Figure 2 Representative plots of cytometric analysis. Flow cytometric analysis for indicated time points. Single live lymphocytes in peripheral blood (A) and paws (B) gated on CD3⁻DX5⁺ were further gated for NKp46. The gates were set upon isotype controls.

FIGURE 3

Figure 3 Frequencies of NK cells and their correlations with arthritis index score. (A–C) Percentage of NK cells, NKp46⁺NK cells, and NKp46⁻NK cells of lymphocytes in peripheral blood, spleen, lymph nodes, and paws at 0, 3, 4, 5, 6, 7, and 8 weeks post first immunization, respectively. ANOVA was used for comparing NK cells in PB and SP; NKp46⁺NK cells in LN and SP; NKp46^-NK cells in PB; others by Kruskall–Wallis test. *p < 0.05, **p < 0.01 after adjusted by the Bonferroni correction vs. week 0. PB, peripheral blood; LN, lymph nodes; SP, spleen; PA, paws. (D–O) Correlations of NK cells, NKp46⁺NK cells, and NKp46⁻NK cells in peripheral blood, spleen, lymph nodes, and paws with arthritis index scores were explored. Pearson correlation analyses were used for D, F, G, I, L, N, and Spearman analyses for others. n = 5 per group. Results are representative of three independent experiments.

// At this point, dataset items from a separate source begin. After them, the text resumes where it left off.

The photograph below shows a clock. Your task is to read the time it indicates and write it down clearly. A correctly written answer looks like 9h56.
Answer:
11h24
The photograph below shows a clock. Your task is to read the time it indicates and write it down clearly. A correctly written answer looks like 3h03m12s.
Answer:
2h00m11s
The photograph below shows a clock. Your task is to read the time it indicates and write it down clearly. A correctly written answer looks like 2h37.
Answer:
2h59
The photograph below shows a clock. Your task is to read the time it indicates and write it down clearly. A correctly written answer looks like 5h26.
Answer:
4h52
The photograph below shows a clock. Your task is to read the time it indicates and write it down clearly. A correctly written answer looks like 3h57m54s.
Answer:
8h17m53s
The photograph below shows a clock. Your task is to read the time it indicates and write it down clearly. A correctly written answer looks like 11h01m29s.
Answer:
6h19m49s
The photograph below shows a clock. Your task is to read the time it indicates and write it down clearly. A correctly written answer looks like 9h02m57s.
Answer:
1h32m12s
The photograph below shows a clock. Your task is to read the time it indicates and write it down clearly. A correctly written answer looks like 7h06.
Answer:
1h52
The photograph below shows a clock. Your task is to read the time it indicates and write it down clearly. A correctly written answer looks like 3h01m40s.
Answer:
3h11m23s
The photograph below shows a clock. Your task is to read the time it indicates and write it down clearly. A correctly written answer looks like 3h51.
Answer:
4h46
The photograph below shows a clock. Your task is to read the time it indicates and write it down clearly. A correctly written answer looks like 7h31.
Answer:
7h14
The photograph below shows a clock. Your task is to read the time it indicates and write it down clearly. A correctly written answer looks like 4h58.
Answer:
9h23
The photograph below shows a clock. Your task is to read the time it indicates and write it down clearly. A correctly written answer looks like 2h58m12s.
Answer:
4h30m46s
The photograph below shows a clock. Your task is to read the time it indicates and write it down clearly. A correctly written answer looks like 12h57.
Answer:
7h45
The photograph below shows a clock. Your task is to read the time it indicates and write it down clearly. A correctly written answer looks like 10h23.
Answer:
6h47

The correlation between NK cells and their subsets and arthritis index score was explored. There was a statistically significant moderate correlation (r = 0.540, p = 0.005) between frequencies of NK cells and arthritis index score in the paws, and a reverse correlation in the peripheral blood (r = −0.594, p = 0.002) (Figures 3G, D). In contrast, no significant correlations in the spleen and lymph nodes were noted (Figures 3E, F). Similarly, a positive correlation was found between NKp46⁺NK cells and arthritis index score in the paws (r = 0.548, p = 0.005) (Figure 3K), whereas no correlations in peripheral blood and lymphoid tissues (Figures 3H–J). As for NKp46⁻NK cells, no statistically significant correlations were identified in any tissue explored (Figures 3L–O).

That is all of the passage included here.